Despite the existing literature on the detection of Monkeypox disease using DL models, our literature review, along with a recent systematic literature review , has identified certain areas that warrant further research:
It has been observed that most published studies have focused on developing one of the previously mentioned approaches. Additionally, the two-class approach, specifically distinguishing Monkeypox from other diseases, has emerged as more prevalent in the literature .
Most studies have primarily reported accuracy as the main metric for evaluating the performance of their models. This trend is also evident in , where accuracy is the sole metric utilized across all included studies. However, it has been well-established that accuracy alone may not provide a comprehensive evaluation of model performance. In light of this, the Receiver Operating Characteristic (ROC) curve, which offers a measurement based on the surface, has been proposed as an alternative evaluation metric .
The importance of model interpretability has been recognized, but only a limited number of studies have addressed this aspect [16, 24]. Understanding how models arrive at their predictions is crucial for ensuring trust, transparency, and effective decision-making in clinical settings.
Therefore, further research is needed to explore alternative approaches, consider diverse evaluation metrics, and delve into the interpretability of DL models in the detection of Monkeypox disease. By addressing these gaps, we can enhance the effectiveness and reliability of these models for real-world applications.
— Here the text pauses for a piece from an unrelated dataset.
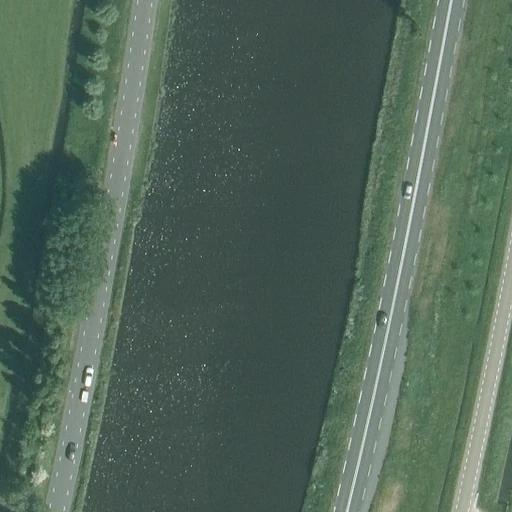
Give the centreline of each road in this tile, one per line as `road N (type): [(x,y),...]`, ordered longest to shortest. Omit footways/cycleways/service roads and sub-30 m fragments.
road 1 (primary): [(348,511),(452,0)]
road 2 (tertiary): [(51,511),(145,0)]
road 3 (unclassified): [(462,511),(511,266)]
Objectives and contributions
In this study, we utilized the previously mentioned publicly available dataset  and performed preprocessing techniques to prepare the data for analysis. Subsequently, we implemented seven DL models that leverage pre-trained capabilities to diagnose Monkeypox disease based on skin lesion images from patients. To enhance the performance of these models, we conducted experiments and introduced modifications to the standard architecture, incorporating five dense layers. Additionally, we explored two scenarios: the two-class scenario and the four-class scenario. In the two-class scenario, images were categorized into Monkeypox and non-Monkeypox classes, while the four-class scenario involved Monkeypox, Chickenpox, Measles, and Normal classes. These scenarios allowed us to develop robust models and facilitate a comprehensive analysis of the data.
To ensure the optimal performance of the models, we conducted rigorous hyperparameter optimization and evaluated their performance using eight different evaluation metrics. Additionally, to enhance interpretability and provide explanations for the models’ results, we employed LIME and Grad-Cam techniques . The contributions of this paper can be summarized as follows:
Development of seven modified DNNs, specifically designed for the detection of Monkeypox, considering both two-class and four-class scenarios.
Evaluation of model performance and generalization capabilities using eight different performance metrics, providing a comprehensive understanding of the effectiveness of the models.
Utilization of LIME and Grad-Cam techniques to enhance the interpretability of the models, allowing for a better understanding of the factors influencing the models’ decisions.
Comparative analysis with previous studies that employed similar scenarios, demonstrates the superior performance of our proposed model in terms of the F1-Score metric for both scenarios. Additionally, we reported ROC curves and Area Under the Curve (AUC) values for all models, further validating their performance.